The X-710B Explosion Test Facility, part of the X-710 complex, was originally designed for hazardous experiments involving unstable compounds with explosion potential, containing a reinforced concrete explosion chamber with blast-proof doors. Despite being inactive for years, documentation and visual assessments indicate that uncontrolled releases of radiological contamination have occurred during its operation, and the exact cause remains uncertain. Further complicating matters, the facility has documented asbestos in its wiring and steam pipes, along with the presence of a fluorine gas pig and gas cylinders of unknown contents, presenting ongoing concerns for potential contamination and safety hazards within the site.

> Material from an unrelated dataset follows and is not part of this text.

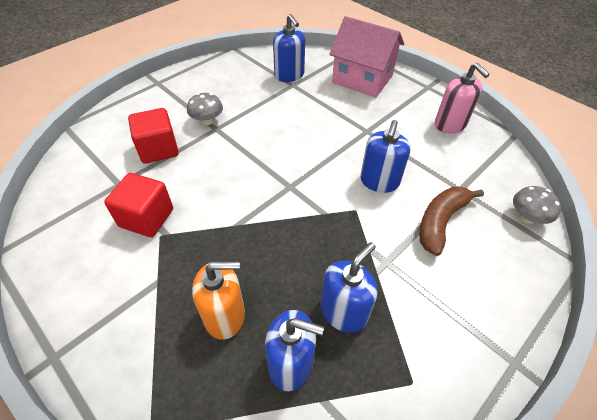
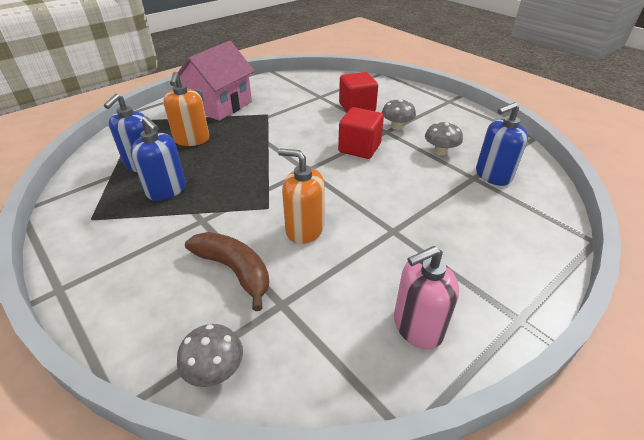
camera: 95 degrees right, 10 degrees down
red cube [104,173,173,237] -> red cube moved to [338,107,384,159]
pink house [329,16,404,97] -> pink house moved to [178,41,254,121]
blue soap dispenser [360,120,411,193] -> orange soap dispenser [278,149,325,244]
none -> grey mushroom [425,122,463,155]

Separately, the Ohio EPA scrutinized the "7-Unit Area Remediation and Containment Corrective Measures Implementation Work Plan" for groundwater cleanup, expressing worries about long-term effectiveness and monitoring:
- Unclear Plume Monitoring: The plan's statement about optimizing pumping rates without causing a specific groundwater plume (X-701B) to migrate lacked crucial details on how this migration would actually be measured and evaluated. Without clear metrics, there's no way to ensure the contamination isn't spreading.
- Vague Pump Adjustments: Questions were raised about how pumping rates for newly installed extraction wells would be adjusted – whether pumps would be throttled, cycled on and off, or controlled by automated systems. This lack of detail leaves the effectiveness of the containment strategy uncertain.
- Infrequent Inspections for Automated Systems: The plan states the groundwater system will operate automatically with only monthly inspections. The Ohio EPA challenged this, asking how malfunctions between inspections would be detected and communicated. Relying solely on monthly checks for a system meant to contain dangerous groundwater contamination introduces unacceptable risks.
These deficiencies in the groundwater cleanup plan highlight a disturbing potential for contaminated plumes to spread unchecked.